The genetic tools of linebreeding and outbreeding should be used for specific purposes. Breeders may use different breeding tools with each mating that are either closer (linebreeding) or more distant (outbreeding) than the average in the population based on their needs. Linebreeding concentrates the genes of specific ancestors. Outbreeding brings in genes that are not present in the mate. When breeders are each performing matings that are a little different from each other - some linebreeding in one line, some outbreeding, some linebreeding in another line, etc. - it maintains a diverse breed population.

The only way to decrease the frequency of deleterious genes in a population (and increase the frequency of favorable genes) is through direct selection against (and for) those genes through genetic testing and phenotypic evaluation. The rate and degree of genetic improvement through selection is directly proportional to the amount of variation that exists between individuals within the breed. Randomizing a population through outbreeding decreases the ability to apply selective pressure for genetic improvement. Selective pressure requires lines of individuals who are unlike each other.

Some studies bemoan the homozygosity found in breeds, and call for selection to increase minor frequency alleles and haplotypes. Molecular genetic tools can identify these, but in most cases the phenotypic effects of increasing their frequency are unknown. It is possible that genetic selection for quality and against undesirable traits reduced the frequency of these genes. Blindly selecting for them without knowing their effect could significantly reverse selection-based breed improvement.

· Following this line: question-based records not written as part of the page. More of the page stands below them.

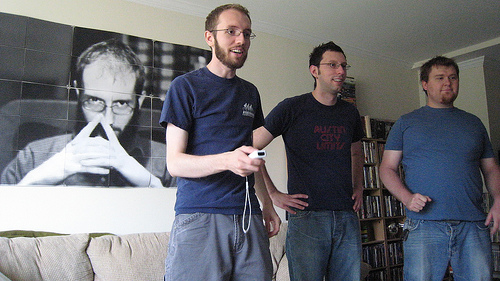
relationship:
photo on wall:
[2, 13, 217, 199] [1, 3, 430, 252]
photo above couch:
[2, 13, 217, 199] [0, 217, 297, 277]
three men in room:
[176, 3, 495, 265] [3, 3, 492, 276]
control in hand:
[238, 146, 268, 175] [235, 141, 260, 181]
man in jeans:
[158, 0, 285, 281] [392, 207, 488, 278]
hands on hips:
[274, 187, 368, 220] [272, 188, 362, 217]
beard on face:
[209, 39, 253, 69] [209, 6, 256, 65]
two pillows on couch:
[0, 232, 171, 279] [0, 229, 301, 279]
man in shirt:
[158, 0, 285, 281] [383, 103, 493, 226]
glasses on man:
[200, 22, 263, 44] [158, 0, 285, 281]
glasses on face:
[200, 22, 263, 44] [206, 3, 256, 68]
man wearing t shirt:
[158, 0, 285, 281] [159, 61, 270, 218]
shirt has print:
[167, 68, 274, 223] [239, 99, 260, 129]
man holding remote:
[158, 0, 285, 281] [248, 143, 264, 165]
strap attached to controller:
[238, 176, 257, 235] [247, 149, 268, 158]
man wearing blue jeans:
[158, 0, 285, 281] [164, 208, 279, 281]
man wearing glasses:
[158, 0, 285, 281] [204, 18, 257, 44]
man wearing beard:
[158, 0, 285, 281] [210, 31, 250, 72]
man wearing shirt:
[158, 0, 285, 281] [158, 64, 269, 218]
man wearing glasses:
[158, 0, 285, 281] [206, 22, 254, 41]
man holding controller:
[158, 0, 285, 281] [247, 149, 268, 158]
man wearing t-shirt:
[158, 0, 285, 281] [164, 66, 261, 218]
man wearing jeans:
[158, 0, 285, 281] [286, 202, 364, 276]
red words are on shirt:
[308, 122, 348, 157] [259, 86, 369, 213]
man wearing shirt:
[158, 0, 285, 281] [383, 103, 493, 226]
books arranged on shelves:
[359, 115, 408, 276] [348, 111, 405, 277]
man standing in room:
[374, 49, 498, 277] [3, 3, 492, 276]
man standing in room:
[246, 37, 381, 277] [3, 3, 492, 276]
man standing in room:
[158, 0, 271, 279] [3, 3, 492, 276]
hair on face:
[203, 4, 256, 26] [209, 6, 258, 70]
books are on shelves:
[359, 115, 408, 276] [351, 114, 410, 277]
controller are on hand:
[231, 147, 276, 236] [228, 141, 258, 184]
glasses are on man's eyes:
[200, 22, 263, 44] [217, 23, 253, 45]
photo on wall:
[2, 13, 217, 199] [14, 195, 157, 218]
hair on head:
[203, 4, 256, 26] [205, 7, 249, 69]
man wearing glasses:
[54, 36, 155, 162] [74, 89, 138, 118]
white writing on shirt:
[236, 95, 259, 123] [158, 64, 269, 218]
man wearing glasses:
[158, 0, 285, 281] [201, 24, 257, 38]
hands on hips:
[275, 188, 366, 213] [279, 192, 363, 221]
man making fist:
[158, 0, 285, 281] [400, 187, 432, 217]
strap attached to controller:
[231, 178, 266, 239] [239, 148, 270, 162]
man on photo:
[158, 0, 285, 281] [0, 12, 228, 189]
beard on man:
[212, 34, 247, 67] [158, 0, 285, 281]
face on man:
[214, 8, 251, 68] [158, 0, 285, 281]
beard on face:
[212, 34, 247, 67] [214, 8, 251, 68]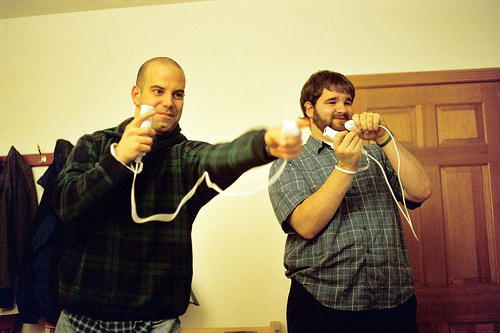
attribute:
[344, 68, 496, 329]
door — wooden, brown, wood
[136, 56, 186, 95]
hair — short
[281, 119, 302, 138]
controller — wii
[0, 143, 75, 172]
rack — coat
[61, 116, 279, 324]
shirt — dark, long sleeved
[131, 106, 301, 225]
wii — nintendo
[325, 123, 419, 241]
wii — nintendo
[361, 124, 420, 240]
cord — white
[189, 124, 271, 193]
arm — extended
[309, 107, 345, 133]
hair — brown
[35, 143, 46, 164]
hook — gold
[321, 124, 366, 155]
remote — white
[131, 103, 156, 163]
remote — white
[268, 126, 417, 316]
shirt — plaid, big, short sleeved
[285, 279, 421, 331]
bottoms — black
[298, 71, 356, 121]
hair — brown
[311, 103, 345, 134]
beard — brown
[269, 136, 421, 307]
shirt — big, plaid, short sleeved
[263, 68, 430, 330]
guy — big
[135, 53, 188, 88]
head — shaved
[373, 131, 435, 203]
arm — man's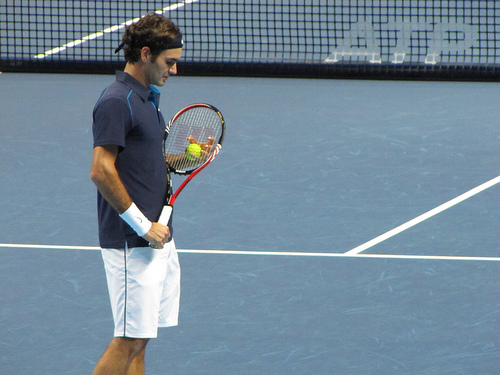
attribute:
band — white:
[115, 199, 154, 241]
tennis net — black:
[1, 0, 498, 85]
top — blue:
[56, 89, 238, 213]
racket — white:
[163, 103, 230, 240]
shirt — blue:
[89, 76, 179, 254]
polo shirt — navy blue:
[90, 67, 175, 248]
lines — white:
[268, 186, 441, 286]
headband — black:
[112, 35, 191, 51]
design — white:
[179, 33, 185, 46]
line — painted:
[0, 241, 500, 262]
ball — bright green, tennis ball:
[185, 142, 202, 161]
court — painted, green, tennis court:
[15, 60, 497, 354]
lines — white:
[194, 160, 492, 294]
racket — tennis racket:
[146, 104, 241, 233]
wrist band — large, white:
[121, 192, 163, 248]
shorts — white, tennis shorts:
[58, 207, 230, 344]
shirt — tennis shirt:
[88, 71, 187, 249]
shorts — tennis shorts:
[102, 227, 184, 341]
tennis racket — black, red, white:
[153, 102, 225, 235]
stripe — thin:
[120, 242, 128, 337]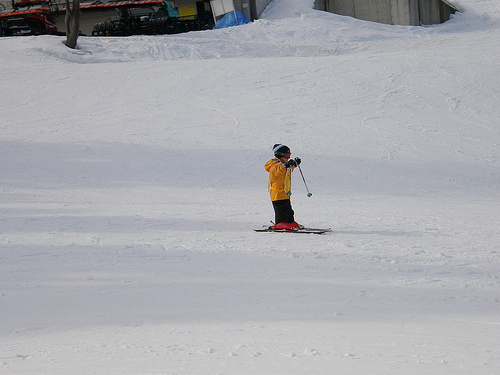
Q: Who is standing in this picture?
A: A boy.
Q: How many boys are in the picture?
A: One.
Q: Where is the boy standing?
A: AT a snow covered field.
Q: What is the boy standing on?
A: Skis.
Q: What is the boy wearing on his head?
A: A hat.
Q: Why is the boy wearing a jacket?
A: Because it is cold outside.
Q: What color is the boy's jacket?
A: Yellow.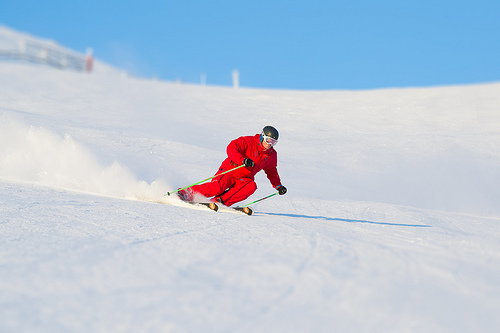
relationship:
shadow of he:
[255, 210, 430, 228] [174, 125, 286, 207]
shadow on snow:
[255, 210, 430, 228] [0, 198, 500, 330]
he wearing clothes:
[174, 125, 286, 207] [178, 135, 281, 212]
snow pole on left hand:
[243, 190, 288, 208] [276, 184, 291, 196]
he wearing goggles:
[174, 125, 286, 207] [261, 127, 278, 154]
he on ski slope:
[174, 125, 286, 207] [2, 60, 497, 331]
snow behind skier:
[10, 124, 176, 197] [181, 126, 295, 215]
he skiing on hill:
[166, 127, 286, 216] [0, 59, 499, 332]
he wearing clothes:
[174, 125, 286, 207] [210, 132, 282, 191]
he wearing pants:
[174, 125, 286, 207] [188, 167, 283, 224]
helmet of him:
[265, 124, 282, 141] [166, 123, 286, 214]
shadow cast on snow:
[253, 208, 434, 227] [87, 212, 222, 306]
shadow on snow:
[253, 208, 434, 227] [87, 212, 222, 306]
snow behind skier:
[2, 55, 496, 332] [170, 122, 285, 209]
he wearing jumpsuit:
[174, 125, 286, 207] [197, 132, 277, 201]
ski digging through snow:
[183, 200, 219, 212] [168, 188, 264, 218]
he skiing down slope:
[174, 125, 286, 207] [303, 65, 466, 285]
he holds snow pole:
[174, 125, 286, 207] [235, 191, 279, 208]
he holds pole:
[174, 125, 286, 207] [158, 162, 253, 197]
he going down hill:
[174, 125, 286, 207] [134, 60, 470, 303]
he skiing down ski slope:
[174, 125, 286, 207] [0, 63, 499, 333]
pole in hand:
[197, 154, 267, 192] [241, 147, 258, 170]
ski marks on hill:
[48, 208, 356, 328] [3, 55, 498, 325]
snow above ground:
[0, 198, 500, 330] [13, 84, 496, 330]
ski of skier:
[232, 202, 251, 214] [178, 121, 287, 200]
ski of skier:
[165, 188, 219, 210] [178, 121, 287, 200]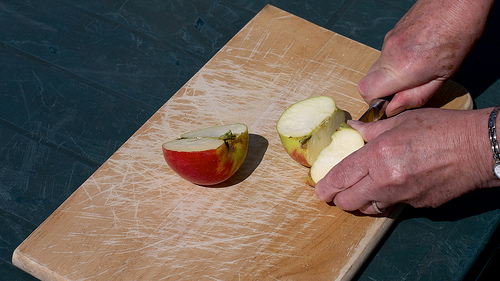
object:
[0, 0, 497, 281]
table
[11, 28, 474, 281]
board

When breeds show high frequency of genetic disease, or significantly diminished fertility and fecundity, they may have too high a genetic load of disease liability genes. In extreme instances, they may require a SSP-type plan, opening the study book to importation, or crossbreeding to other related breeds. However, most breeds do not find themselves in such dire situations, and only require proper selection to improve their gene pools and genetic health.

The following conclusions can be made concerning breed evolution and health:

 The effects of inbreeding (homozygosity, large haplotype blocks and increased linkage disequilibrium) are a natural consequence of breed formation.

 Healthy breed gene pools require expanding, or large stable populations.

 Breed health should be measured based on regular surveys of health and reproduction.

 Genetic selection for breed characteristics should avoid disease-related phenotypes.

 Genetic selection for breed health should be directed against specific disease liability genes and phenotypes.

 Breeders should avoid the overuse of popular sires - the most significant factor in limiting breed genetic diversity.